Startups in the following African countries received much of the funds in 2021: Nigeria, South Afri­ca, Kenya and Egypt.

The top 20 deals of 2021 captured 65 per cent of the total funding volume.

“It is well recognised that investment, whether it is domestic inward investment or foreign direct investment (FDI), targeted at specific strategic sectors, has the potential to enable Africa to leapfrog the development ladder,” said Ambassador Albert M. Muchanga, Commissioner for Trade and Industry, AUC.

“Deepening regional integration is also an important aspect of enhancing the attractiveness of Africa as an investment destination – the challenges of small markets and heterogeneous regulatory environments are well known – as well as harmonising payment systems, capital markets and addressing trade barriers are all important elements that have been identified as critical in moving forward.”

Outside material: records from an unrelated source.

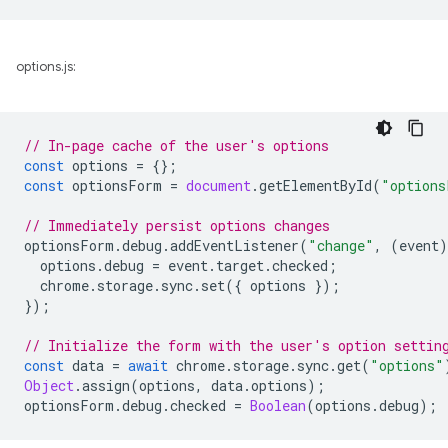
options.js:
// In-page cache of the user's options
const
options
=
{};
const
optionsForm
=
document
.
getElementById
(
"options
// Immediately persist options changes
optionsForm
.
debug
.
addEventListener
(
"change"
,
(
event
)
options
.
debug
=
event
.
target
.
checked
;
chrome
.
storage
.
sync
.
set
({
options
});
});
// Initialize the form with the user's option settin
const
data
=
await
chrome
.
storage
.
sync
.
get
(
"options"
Object
.
assign
(
options
,
data
.
options
);
optionsForm
.
debug
.
checked
=
Boolean
(
options
.
debug
);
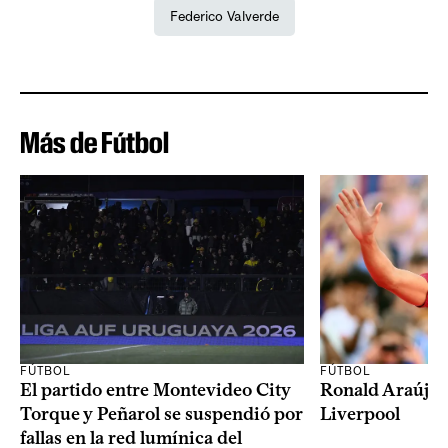
Federico Valverde
Más de Fútbol
FÚTBOL
FÚTBOL
El partido entre Montevideo City
Ronald Araújo j
Torque y Peñarol se suspendió por
Liverpool
fallas en la red lumínica del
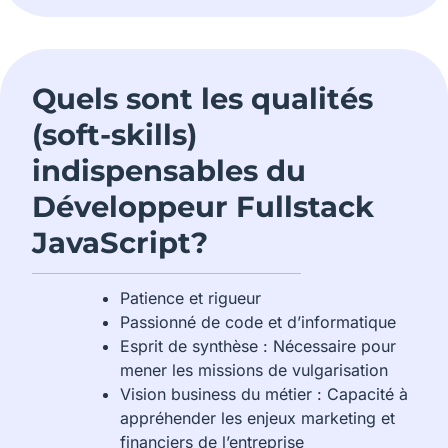
Quels sont les qualités
(soft-skills)
indispensables du
Développeur Fullstack
JavaScript?
Patience et rigueur
Passionné de code et d’informatique
Esprit de synthèse : Nécessaire pour
mener les missions de vulgarisation
Vision business du métier : Capacité à
appréhender les enjeux marketing et
financiers de l’entreprise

The report added that by investing in Africa, African companies are pushing integration on the continent further ahead. Business investments cross borders, taking Agenda 2063 from aspiration to action.

The goal to move Africa towards a Continental Free Trade Area of 54 countries with a total population of more than one billion people and a GDP of more than USD 3.4 trillion will be a global first.

The plan is to create a single market for goods and services, with free movement of business people and investments.

Regional Economic Communities are making progress, and the planned Tripartite Free Trade Area of COMESA, EAC and SADC is an important step. The bold aims of Africa’s political leaders and policymakers can be best matched by the bold mindset of Africa’s companies in driving closer integration by investing in Africa.

Highlights from African companies with a big footprint on the continent show how many expanded from a home base into their region before continuing to invest Africa-wide.  

Higher levels of investments bring Africa’s policy frameworks to life. Channelling African private capital into Africa is a vital part of shaping the continent’s future. Already data from some of the leading African companies investing in Africa gives a positive signal of jobs created and development projects being supported in new business locations.